THE TASK >> Which lines in the records contain the word "Burglary"? Show each of those lines in full.

RECORDS SHOWN >>
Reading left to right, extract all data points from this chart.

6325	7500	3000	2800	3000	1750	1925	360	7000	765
--
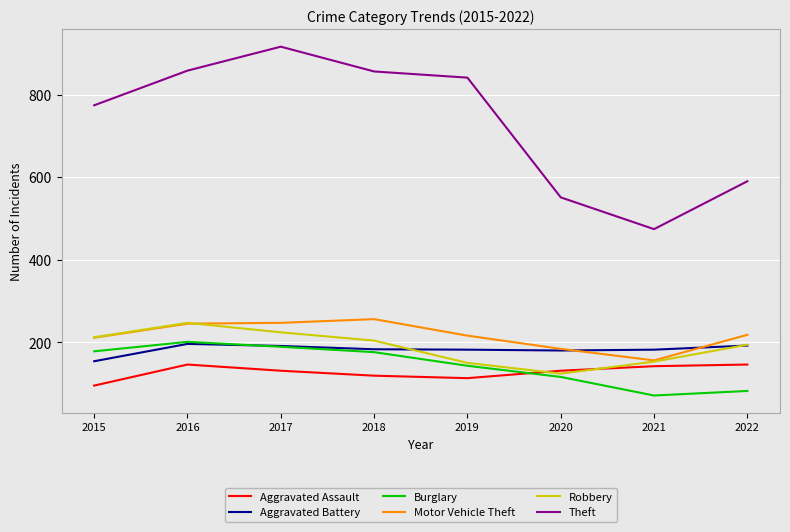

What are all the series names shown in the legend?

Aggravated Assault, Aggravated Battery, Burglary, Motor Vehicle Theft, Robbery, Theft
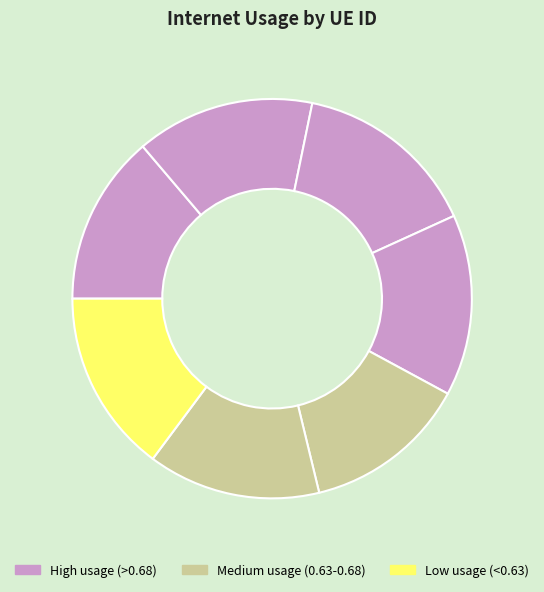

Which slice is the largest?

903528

EXERCISE SOLUTION >>
Aggravated Assault, Aggravated Battery, Burglary, Motor Vehicle Theft, Robbery, Theft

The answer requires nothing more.